Libreville, le 1er octobre 2025 – (Dépêches 241). Par-delà les apparences et les récits soigneusement construits, l’histoire récente du Gabon impose un devoir de lucidité. Le 30 août 2023, au lendemain d’un scrutin présidentiel entaché d’irrégularités manifestes, les militaires prenaient le pouvoir par la force, arguant de leur volonté de mettre fin à des décennies de manipulation électorale, de confiscation de l’État de droit et de convulsion démocratique. Ce coup d’État, unanimement qualifié de « salutaire » et même grossièrement appelé « coup de Libération » par une frange de la population, fut présenté comme un acte de rupture, un sursaut patriotique face à l’humiliation institutionnalisée du suffrage universel.
L’argumentation du Comité pour la Transition et la Restauration des Institutions (CTRI) était claire : les élections avaient été truquées, la souveraineté populaire bafouée, et le régime en place n’était plus légitime. Ainsi justifié, ce coup de force semblait, à défaut d’être conforme au droit, répondre à une exigence morale : celle de restaurer la vérité des urnes et de rétablir la dignité d’un peuple piétiné et privé de son droit de choisir librement et démocratiquement ses dirigeants.
Or, deux ans plus tard, l’indignation laisse place à l’amertume. Le scrutin local et législatif du 27 septembre 2025, organisé sous l’égide du nouveau pouvoir, a cruellement ravivé les souvenirs du passé honni. Partout, des pratiques que l’on croyait reléguées aux pages sombres de l’histoire politique gabonaise ont resurgi : fraudes massives, irrégularités flagrantes, violations répétées des textes électoraux, transport des électeurs, absence de transparence dans le dépouillement. La même mécanique, les mêmes méthodes, les mêmes résultats.
Comment, alors, ne pas s’interroger sur la cohérence du projet porté par les nouvelles autorités ? Comment concilier le discours inaugural de rupture avec la persistance, voire la réhabilitation, des vieilles pratiques du régime déposé ? Peut-on, sans cynisme, dénoncer hier ce que l’on cautionne aujourd’hui ? Il est pour le moins paradoxal, et profondément inquiétant, que ceux qui ont pris le pouvoir au nom de l’intégrité électorale se montrent désormais si accommodants face à la fraude, à la violation de la loi et à l’érosion de notre démocratie quand ils ne sont pas complices ou acteurs actifs.

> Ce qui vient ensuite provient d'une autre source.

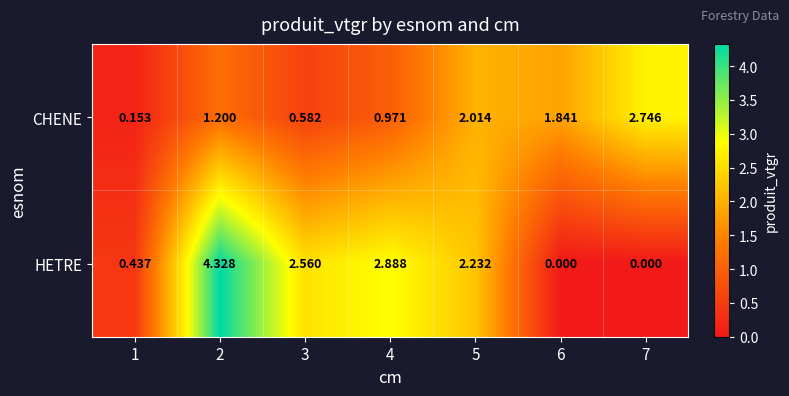

Count the number of data series in this chart.

2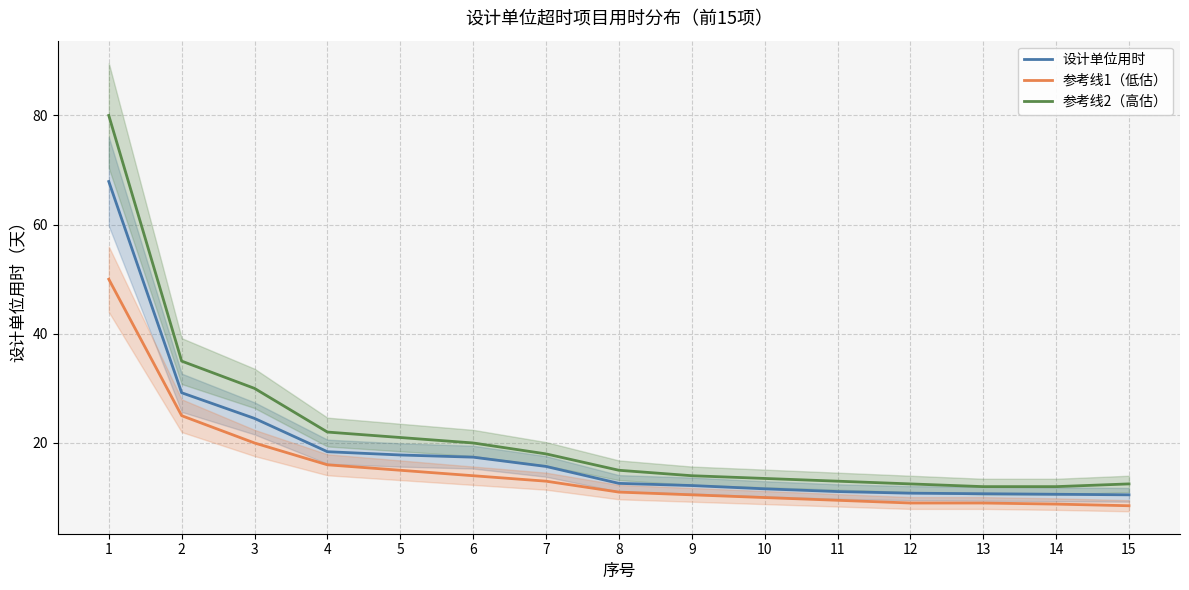

At how many categories does at least one series exceed 25?

3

Ce constat, brutal mais nécessaire, jette une ombre lourde sur la crédibilité du régime de Transition. Loin de rompre avec les travers du passé, il semble s’en faire le continuateur. Et cette posture alimente une impression grandissante d’imposture : celle d’un pouvoir qui, après avoir invoqué le peuple pour justifier sa prise d’armes, gouverne aujourd’hui en méprisant les principes mêmes qu’il avait juré de défendre.
Dès lors, une question s’impose, à la fois morale et politique : pourquoi avoir fait ce coup d’État, si ce n’est que pour reproduire ce qui était censé être combattu ? Pourquoi mobiliser l’espérance collective, au prix d’un acte aussi grave que la suspension de l’ordre constitutionnel, pour, in fine, reproduire les tares systémiques qui ont miné, détruit et corrompu la confiance citoyenne ?
À l’évidence, il ne s’agit plus seulement de déception. Il s’agit de responsabilité. Une responsabilité devant l’histoire, devant le peuple gabonais, et devant les institutions qu’on prétend restaurer. Car au fond, la question n’est pas de savoir si l’ancien régime était coupable, nul n’en doute, mais si le nouveau mérite encore le bénéfice de la confiance.
À travers ce retour brutal aux dérives électorales, c’est l’ensemble du récit fondateur de la Transition qui vacille. C’est l’esprit du coup de Libération qui s’en voit perverti. Les promesses se consument, les espoirs s’effilochent, et les masques tombent. Il ne reste alors qu’une évidence, cruelle : on ne libère pas un peuple pour mieux l’enchaîner à nouveau. On ne libère pas un peuple pour le diriger en ravivant les blessures toujours béantes du passé en exposant à sa vue et en premier plan, les figures du régime que l’on a supposément déposé.
En définitive, si les armes ont été brandies au nom du peuple, il est temps que le pouvoir se rappelle qu’elles n’en font pas une légitimité en soi. Celle-ci ne peut naître que d’un acte simple, mais exigeant : le respect sincère et scrupuleux de la volonté populaire. À défaut, ce qui devait être une Transition historique risque de n’être qu’une parenthèse de plus dans le long feuilleton de la confiscation du pouvoir et de trahison.